» **Prompt**
In the copy, include every entry exactly but none of its images.

######

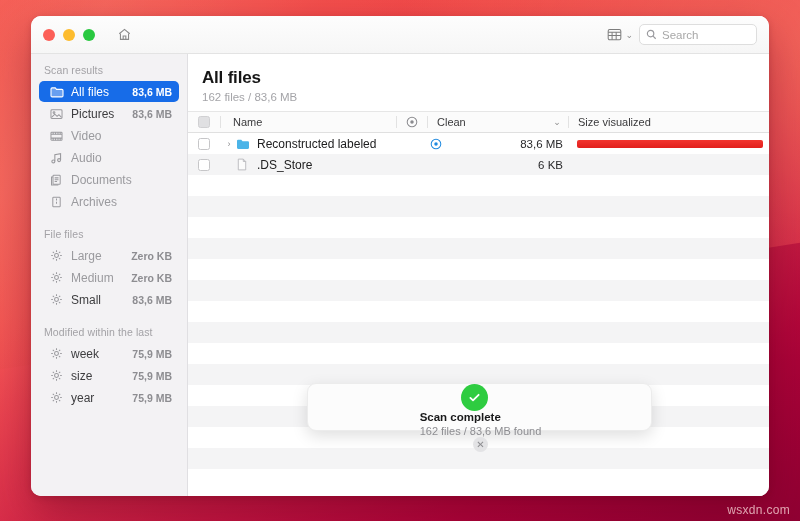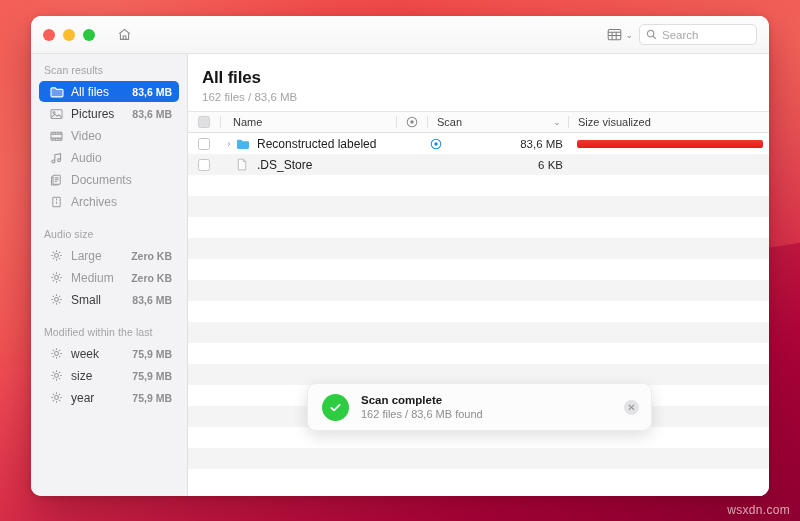"Scan" div.cell { text: Scan -> Clean }
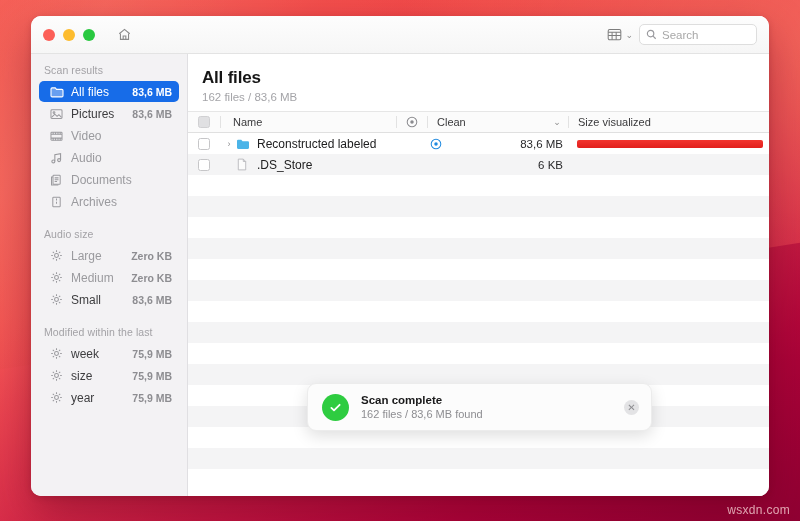"Audio size" div.side-group-title { text: Audio size -> File files }
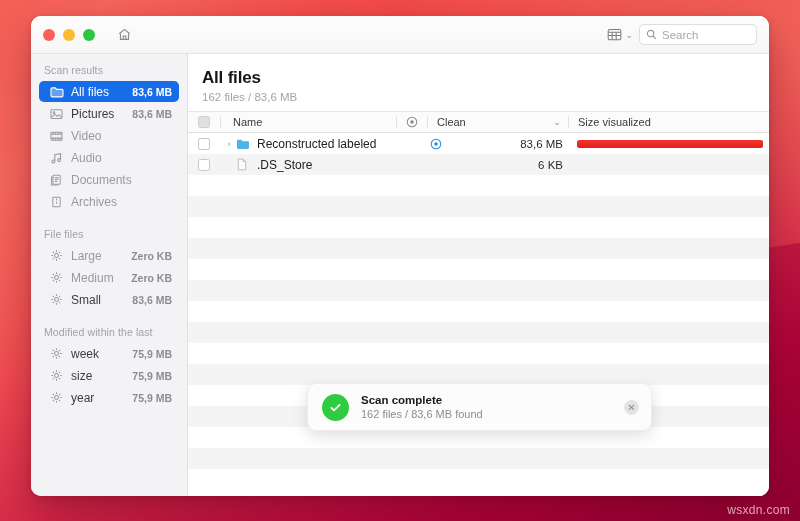"Scan complete" .toast { flex-direction: none -> column }
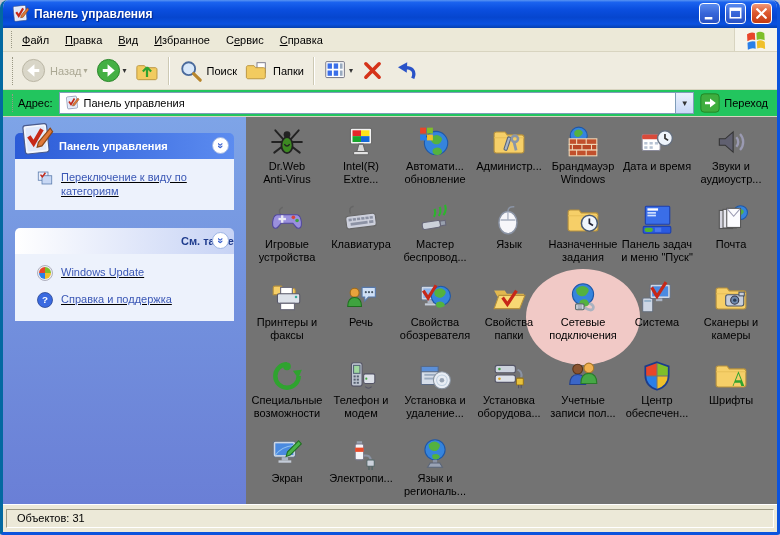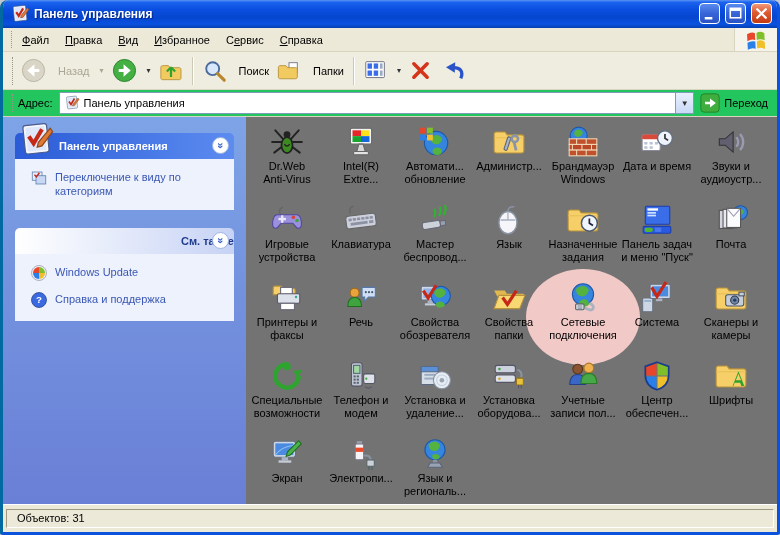"Назад" .tbtn { gap: 12px -> 4px }
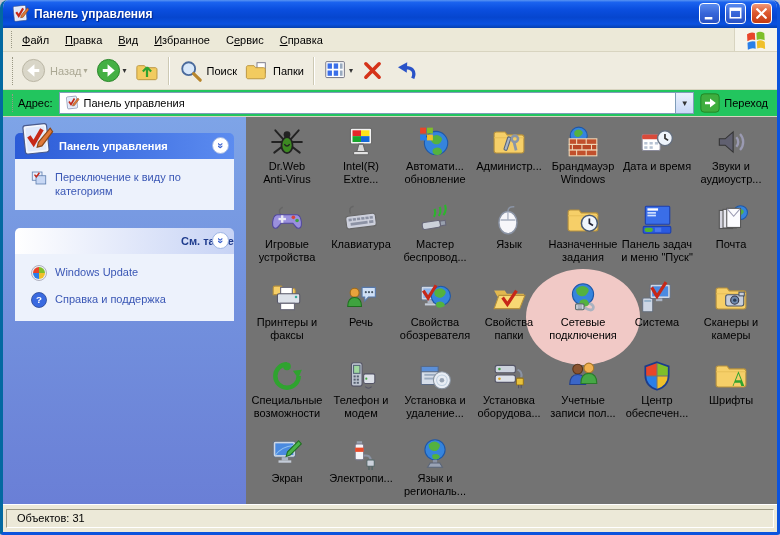"Переключение к виду по категориям" .panel-body { padding: 10px 8px 12px 15px -> 10px 8px 12px 21px; text-decoration: none -> underline }
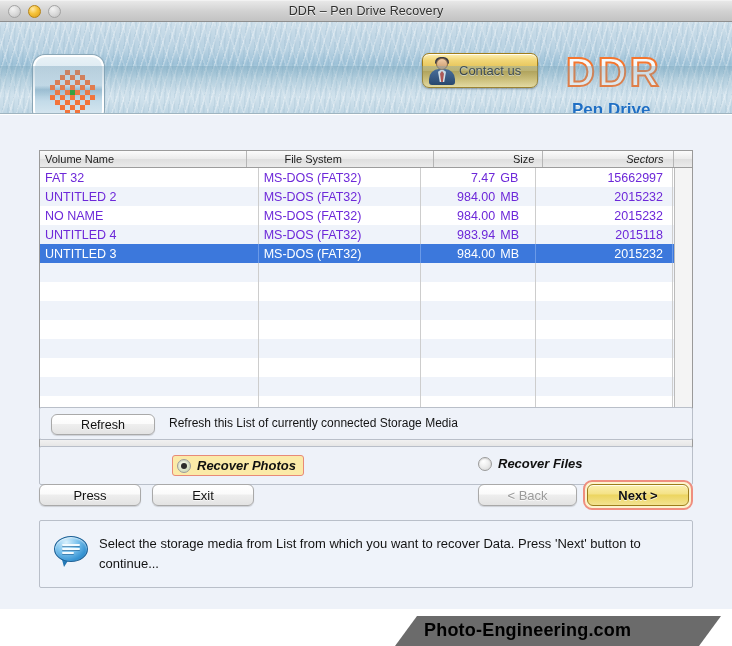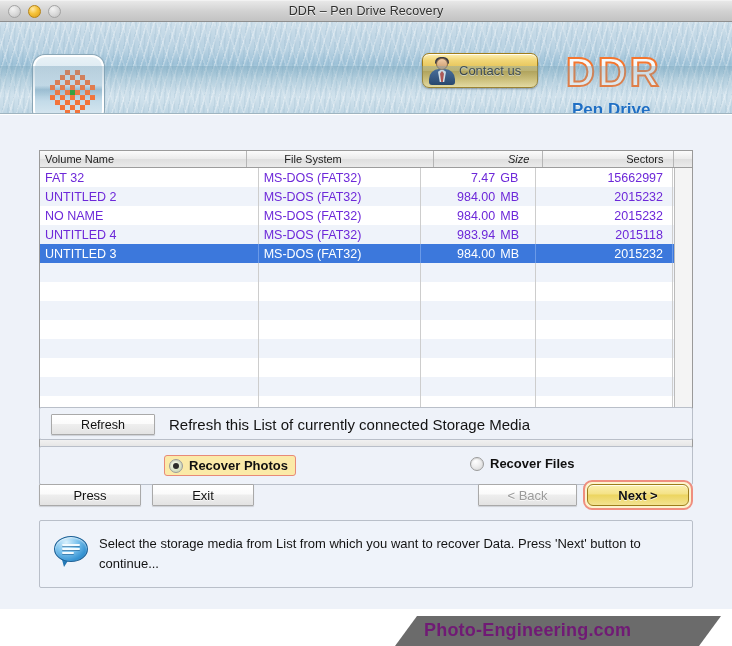"Size" .th.c2 { font-style: italic -> none; padding-right: 13px -> 8px }
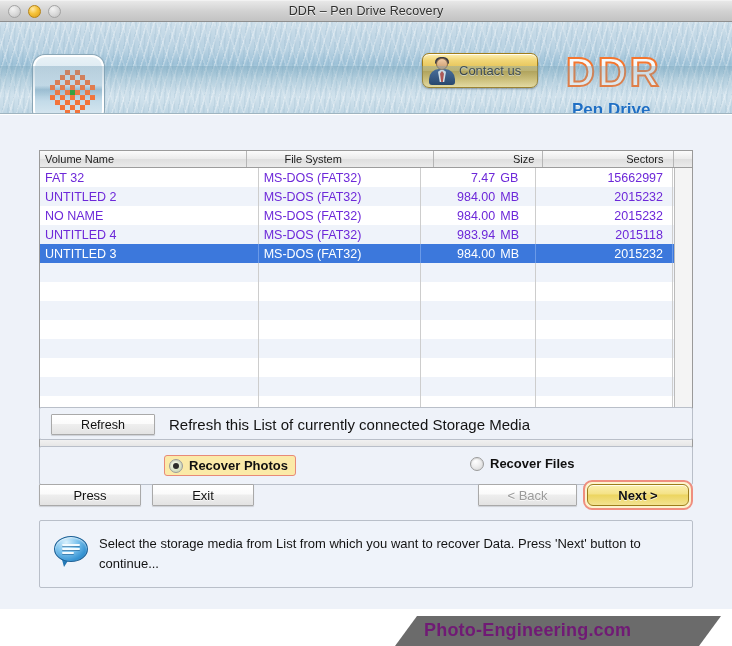"Sectors" .th.c3 { font-style: none -> italic }
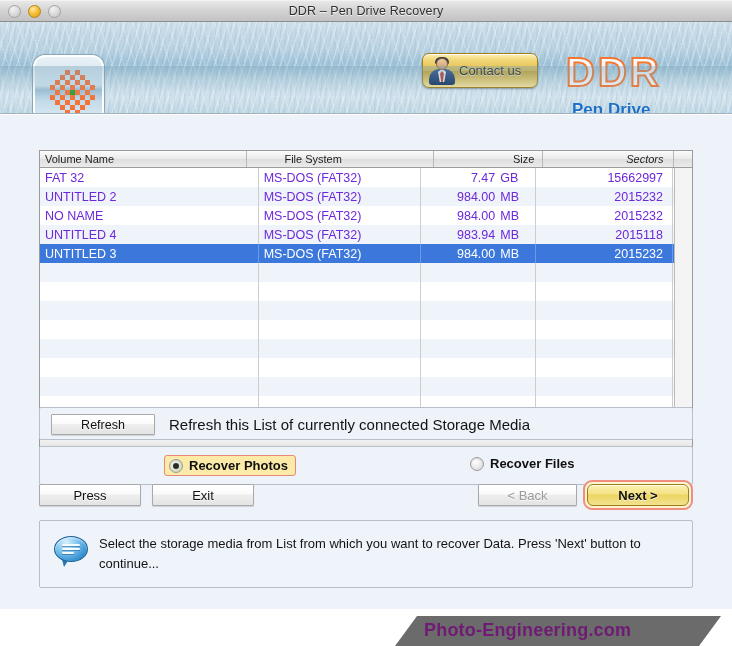"Refresh" .btn { border-radius: 1px -> 6px }
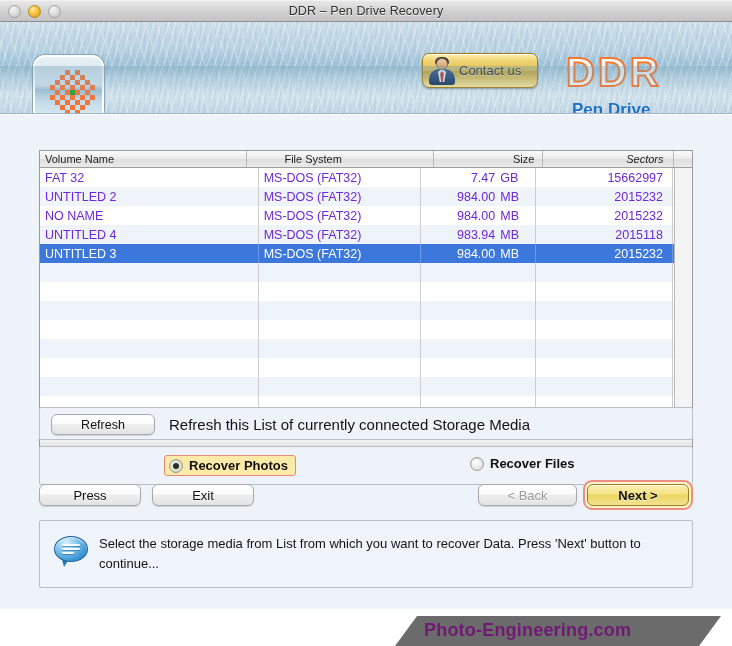"Refresh this List of currently" .refresh-text { font-size: 15px -> 12px }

######

» **Solution for this problem**
"Scan" div.cell { text: Scan -> Clean }
"Audio size" div.side-group-title { text: Audio size -> File files }
"Scan complete" .toast { flex-direction: none -> column }
"Назад" .tbtn { gap: 12px -> 4px }
"Переключение к виду по категориям" .panel-body { padding: 10px 8px 12px 15px -> 10px 8px 12px 21px; text-decoration: none -> underline }
"Size" .th.c2 { font-style: italic -> none; padding-right: 13px -> 8px }
"Sectors" .th.c3 { font-style: none -> italic }
"Refresh" .btn { border-radius: 1px -> 6px }
"Refresh this List of currently" .refresh-text { font-size: 15px -> 12px }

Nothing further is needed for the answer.